= Beginning of Section =

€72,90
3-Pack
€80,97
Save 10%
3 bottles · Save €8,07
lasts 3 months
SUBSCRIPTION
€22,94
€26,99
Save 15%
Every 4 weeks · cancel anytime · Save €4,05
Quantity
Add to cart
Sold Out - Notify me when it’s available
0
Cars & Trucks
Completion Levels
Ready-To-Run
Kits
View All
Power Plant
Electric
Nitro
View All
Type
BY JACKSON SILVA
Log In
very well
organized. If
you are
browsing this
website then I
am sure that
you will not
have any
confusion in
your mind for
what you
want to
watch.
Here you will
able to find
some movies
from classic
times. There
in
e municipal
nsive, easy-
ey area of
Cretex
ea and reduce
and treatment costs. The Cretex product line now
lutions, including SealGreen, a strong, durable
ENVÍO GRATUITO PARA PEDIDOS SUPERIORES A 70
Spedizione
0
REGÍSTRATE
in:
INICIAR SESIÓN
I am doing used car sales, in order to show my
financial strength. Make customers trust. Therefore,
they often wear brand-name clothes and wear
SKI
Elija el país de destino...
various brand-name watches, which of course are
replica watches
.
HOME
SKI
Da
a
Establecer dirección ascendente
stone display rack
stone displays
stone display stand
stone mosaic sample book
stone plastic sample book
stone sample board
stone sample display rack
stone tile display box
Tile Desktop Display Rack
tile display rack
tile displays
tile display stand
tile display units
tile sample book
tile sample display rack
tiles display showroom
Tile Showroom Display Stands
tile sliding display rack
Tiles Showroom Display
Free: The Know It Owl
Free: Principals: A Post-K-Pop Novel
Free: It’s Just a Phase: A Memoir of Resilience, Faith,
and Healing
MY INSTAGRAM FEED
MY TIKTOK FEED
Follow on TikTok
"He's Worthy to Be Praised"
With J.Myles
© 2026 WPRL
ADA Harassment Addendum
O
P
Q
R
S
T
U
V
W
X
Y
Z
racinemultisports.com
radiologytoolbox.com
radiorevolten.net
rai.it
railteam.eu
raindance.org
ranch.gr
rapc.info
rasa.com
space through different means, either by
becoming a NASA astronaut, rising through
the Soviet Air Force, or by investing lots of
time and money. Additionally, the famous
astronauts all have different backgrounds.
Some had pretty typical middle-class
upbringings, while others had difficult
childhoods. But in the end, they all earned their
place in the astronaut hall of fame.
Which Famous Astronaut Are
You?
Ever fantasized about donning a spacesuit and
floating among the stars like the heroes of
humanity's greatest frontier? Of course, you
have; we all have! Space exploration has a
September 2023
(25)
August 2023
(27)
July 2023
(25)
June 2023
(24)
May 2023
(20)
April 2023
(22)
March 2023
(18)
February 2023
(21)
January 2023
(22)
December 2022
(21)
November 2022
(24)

= End of Section =

> **Instruction**
Your answer should consist only of the lines from the one that holds "Ever fantasized about donning a spacesuit and" to the end of the entries above, both ends included, each repeated exactly.

> **Response to the exercise**
Ever fantasized about donning a spacesuit and
floating among the stars like the heroes of
humanity's greatest frontier? Of course, you
have; we all have! Space exploration has a
September 2023
(25)
August 2023
(27)
July 2023
(25)
June 2023
(24)
May 2023
(20)
April 2023
(22)
March 2023
(18)
February 2023
(21)
January 2023
(22)
December 2022
(21)
November 2022
(24)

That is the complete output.